Dari mesjid ini, Desi ikut mobil kami ke rumahnya, sementara suaminya masih melanjutkan berjalan kaki. Ternyata rumah mereka tak jauh, tak lebih 5 menit kami sudah sampai di rumah Desi ini.

Rumah yang bertingkat, tetapi tak bakalan kelihatan dr halaman depan. Hal ini disebabkan bagian belakang ada "Jurang Kecil" yang dimanfaatkan sebagai lantai dasar untuk tempat pengolahan mpek mpek Desi yang terkenal. Bahkan sudah dikirim ke tanah Jawa sesuai pesanan langganannya dan "marketting" dari saudara mereka sendiri. Ikan segar untuk pembuatan mpek mpeknya didatangkan dari Bengkulu. Disimpan di dalam freezer yang siap olah. Begitu juga dengan mpek mpek yang sudah jadi. Semuanya di dalam lemari dingin.

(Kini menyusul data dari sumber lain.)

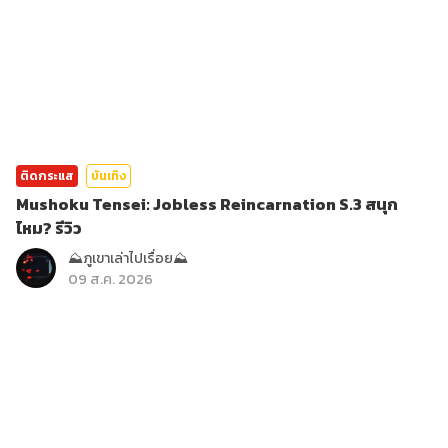
ติดกระแส
บันเทิง
Mushoku Tensei: Jobless Reincarnation S.3 สนุก
ไหม? รีวิว
⛰️ภูเขาเล่าไปเรื่อย⛰️
09 ส.ค. 2026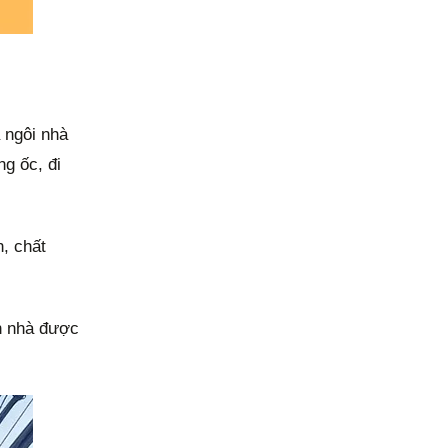
 ngôi nhà
g ốc, đi
, chất
ăn nhà được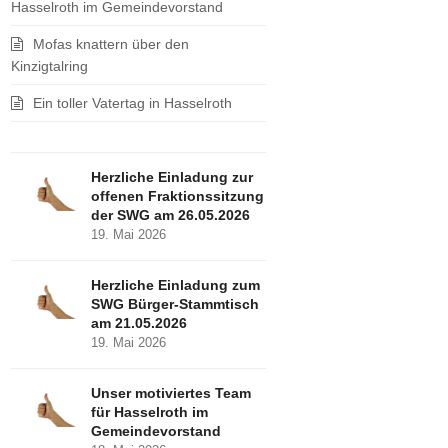
Hasselroth im Gemeindevorstand
Mofas knattern über den
Kinzigtalring
Ein toller Vatertag in Hasselroth
Herzliche Einladung zur
offenen Fraktionssitzung
der SWG am 26.05.2026
19. Mai 2026
Herzliche Einladung zum
SWG Bürger-Stammtisch
am 21.05.2026
19. Mai 2026
Unser motiviertes Team
für Hasselroth im
Gemeindevorstand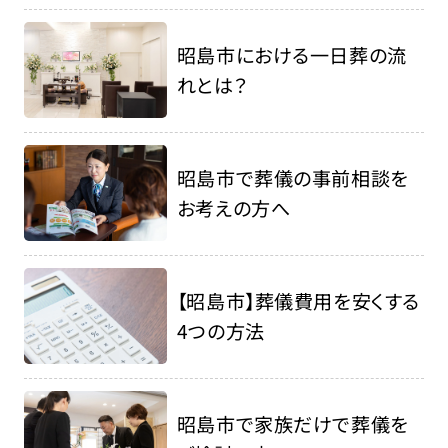
昭島市における一日葬の流
れとは？
昭島市で葬儀の事前相談を
お考えの方へ
【昭島市】葬儀費用を安くする
4つの方法
昭島市で家族だけで葬儀を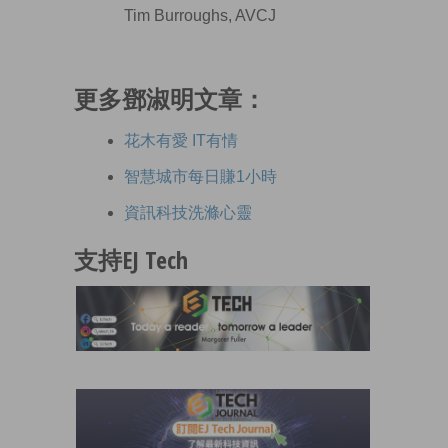
Tim Burroughs, AVCJ
更多鄧淑明文章：
花木有愛 IT有情
智慧城市每日賺1小時
資訊科技洗滌心靈
支持EJ Tech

Alhamdulillah tak lama kami sampai, si Abang Desi pun sudah kembali. Naik Ojek dengan membawa aneka sarapan khas Lubuk Linggau buat kami santap pagi itu. Luar biasa juga ya koordinasi mereka berdua. Banyak cerita kami selama di meja makan ini. Seolah olah kami sudah sering bertemu, seperti saudara. Padahal baru pagi ini saya bertatap muka dengan suami Desi ini, dengan Desi sendiri mungkin ketika masih di kampus. Itupun saya sudah lupa dengan wajahnya. Mereka, angakatan Farmasi 94 ini adalah mantan praktikan saya dahulunya di Lab. Fisika Dasar.

Kami sarapan di sini. Saya memilih nasi goreng ala Lubuk Linggau ini. Uenak tenan, komplit nasi gorengnya. Ada telor, sayur, kacang plus dendengnya juga. Tentu tak lupa pula mpek mpek olahan tuan rumah dan kerupuk janggeknya. Dhifa hanya makan dengan mpek mpek nya saja sebagai sarapan pagi itu. Nggak bosan bosannya dia. Entah berapa buah yang telah pindah ke lambungnya. Memang uenak, mpek mpek UNI GITA, brand dagangnya seorang pejabat di dinas kesehatan kota Lubuk Linggau ini. Luar biasa, PNS yang tetap menjaga marwahnya sebagai orang Padang asli. Padang : PAndai DAgaNG.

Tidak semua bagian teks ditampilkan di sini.